(Data provided begins)

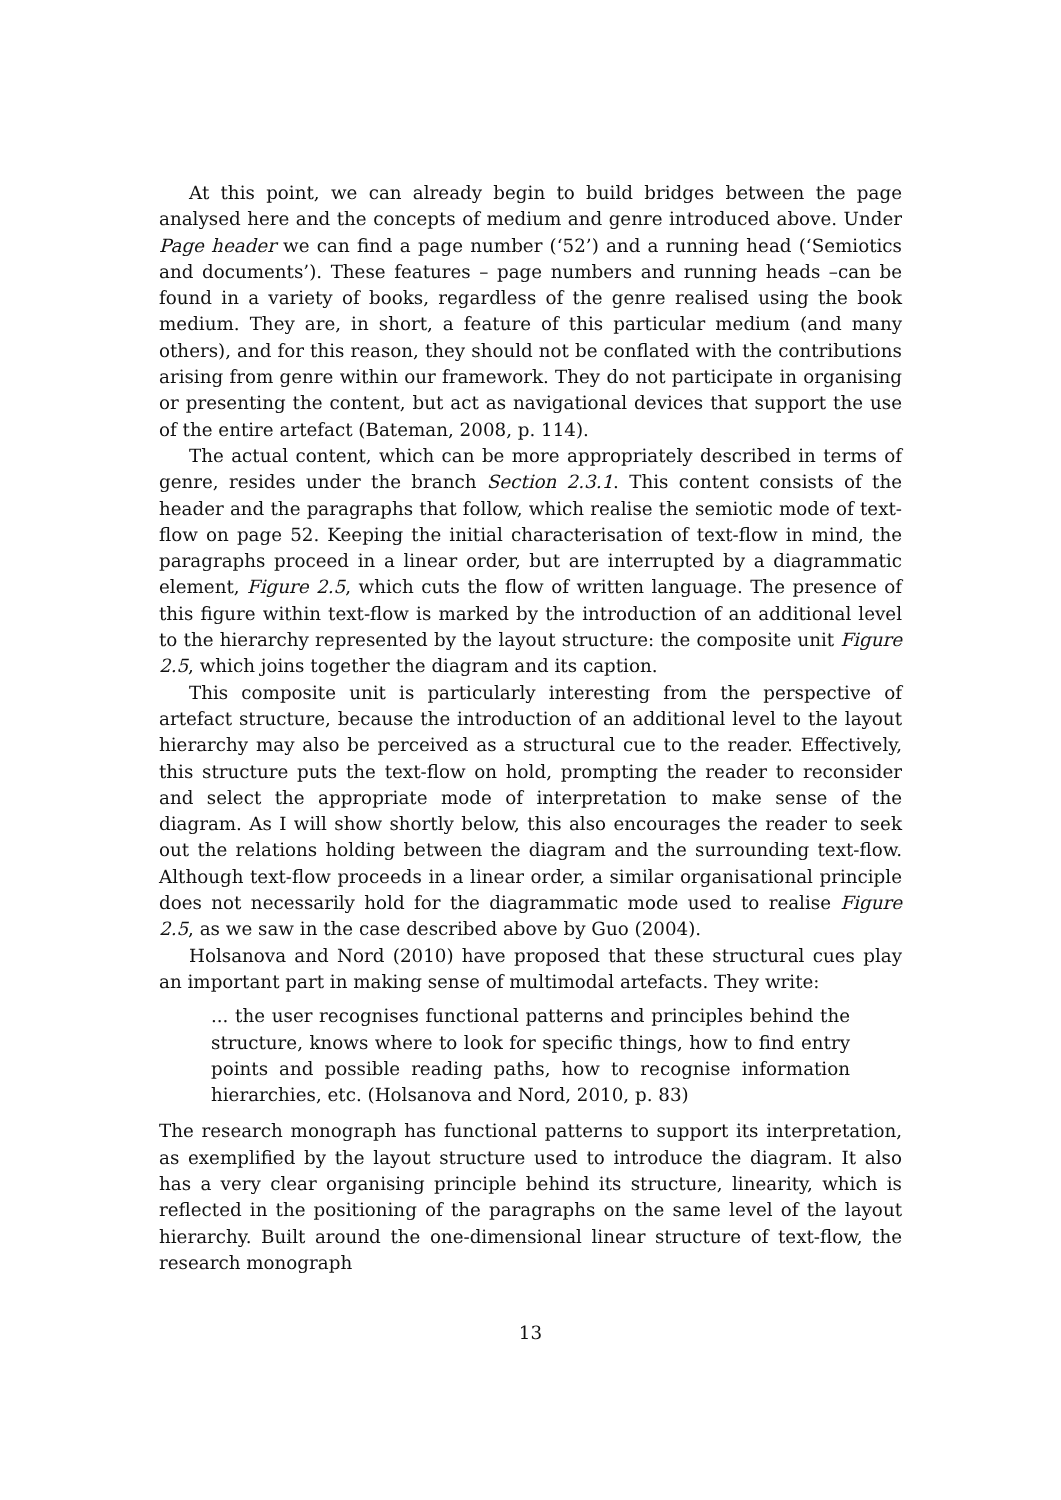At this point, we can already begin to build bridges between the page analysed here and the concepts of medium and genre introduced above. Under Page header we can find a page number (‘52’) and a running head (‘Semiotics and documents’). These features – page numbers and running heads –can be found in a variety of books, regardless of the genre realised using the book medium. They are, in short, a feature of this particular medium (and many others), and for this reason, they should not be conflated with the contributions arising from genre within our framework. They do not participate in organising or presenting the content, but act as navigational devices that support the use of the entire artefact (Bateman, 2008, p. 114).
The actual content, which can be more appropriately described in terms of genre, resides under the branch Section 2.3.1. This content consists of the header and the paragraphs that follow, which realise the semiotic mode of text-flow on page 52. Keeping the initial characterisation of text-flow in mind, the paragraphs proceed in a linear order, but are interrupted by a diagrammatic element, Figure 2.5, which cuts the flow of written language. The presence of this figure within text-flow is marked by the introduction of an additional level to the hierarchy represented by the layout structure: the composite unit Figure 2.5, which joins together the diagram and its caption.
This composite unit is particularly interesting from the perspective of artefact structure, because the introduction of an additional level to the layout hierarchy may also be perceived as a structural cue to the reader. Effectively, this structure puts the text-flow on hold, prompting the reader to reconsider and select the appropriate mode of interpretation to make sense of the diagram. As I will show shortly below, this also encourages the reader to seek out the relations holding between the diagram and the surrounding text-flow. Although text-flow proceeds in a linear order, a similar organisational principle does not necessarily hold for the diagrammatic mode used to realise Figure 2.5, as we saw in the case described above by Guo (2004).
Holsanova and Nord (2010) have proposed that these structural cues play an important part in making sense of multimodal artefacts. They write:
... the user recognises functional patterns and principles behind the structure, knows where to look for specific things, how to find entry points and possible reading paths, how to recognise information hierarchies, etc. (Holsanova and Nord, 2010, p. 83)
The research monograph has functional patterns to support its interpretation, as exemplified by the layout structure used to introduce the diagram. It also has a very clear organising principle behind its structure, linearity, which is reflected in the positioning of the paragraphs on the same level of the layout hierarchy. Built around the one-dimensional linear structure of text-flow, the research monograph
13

(Data provided ends)

Required work> A precise copy of each record, with the images removed, should be output.

Answer to the exercise>
At this point, we can already begin to build bridges between the page analysed here and the concepts of medium and genre introduced above. Under Page header we can find a page number (‘52’) and a running head (‘Semiotics and documents’). These features – page numbers and running heads –can be found in a variety of books, regardless of the genre realised using the book medium. They are, in short, a feature of this particular medium (and many others), and for this reason, they should not be conflated with the contributions arising from genre within our framework. They do not participate in organising or presenting the content, but act as navigational devices that support the use of the entire artefact (Bateman, 2008, p. 114).
The actual content, which can be more appropriately described in terms of genre, resides under the branch Section 2.3.1. This content consists of the header and the paragraphs that follow, which realise the semiotic mode of text-flow on page 52. Keeping the initial characterisation of text-flow in mind, the paragraphs proceed in a linear order, but are interrupted by a diagrammatic element, Figure 2.5, which cuts the flow of written language. The presence of this figure within text-flow is marked by the introduction of an additional level to the hierarchy represented by the layout structure: the composite unit Figure 2.5, which joins together the diagram and its caption.
This composite unit is particularly interesting from the perspective of artefact structure, because the introduction of an additional level to the layout hierarchy may also be perceived as a structural cue to the reader. Effectively, this structure puts the text-flow on hold, prompting the reader to reconsider and select the appropriate mode of interpretation to make sense of the diagram. As I will show shortly below, this also encourages the reader to seek out the relations holding between the diagram and the surrounding text-flow. Although text-flow proceeds in a linear order, a similar organisational principle does not necessarily hold for the diagrammatic mode used to realise Figure 2.5, as we saw in the case described above by Guo (2004).
Holsanova and Nord (2010) have proposed that these structural cues play an important part in making sense of multimodal artefacts. They write:
... the user recognises functional patterns and principles behind the structure, knows where to look for specific things, how to find entry points and possible reading paths, how to recognise information hierarchies, etc. (Holsanova and Nord, 2010, p. 83)
The research monograph has functional patterns to support its interpretation, as exemplified by the layout structure used to introduce the diagram. It also has a very clear organising principle behind its structure, linearity, which is reflected in the positioning of the paragraphs on the same level of the layout hierarchy. Built around the one-dimensional linear structure of text-flow, the research monograph
13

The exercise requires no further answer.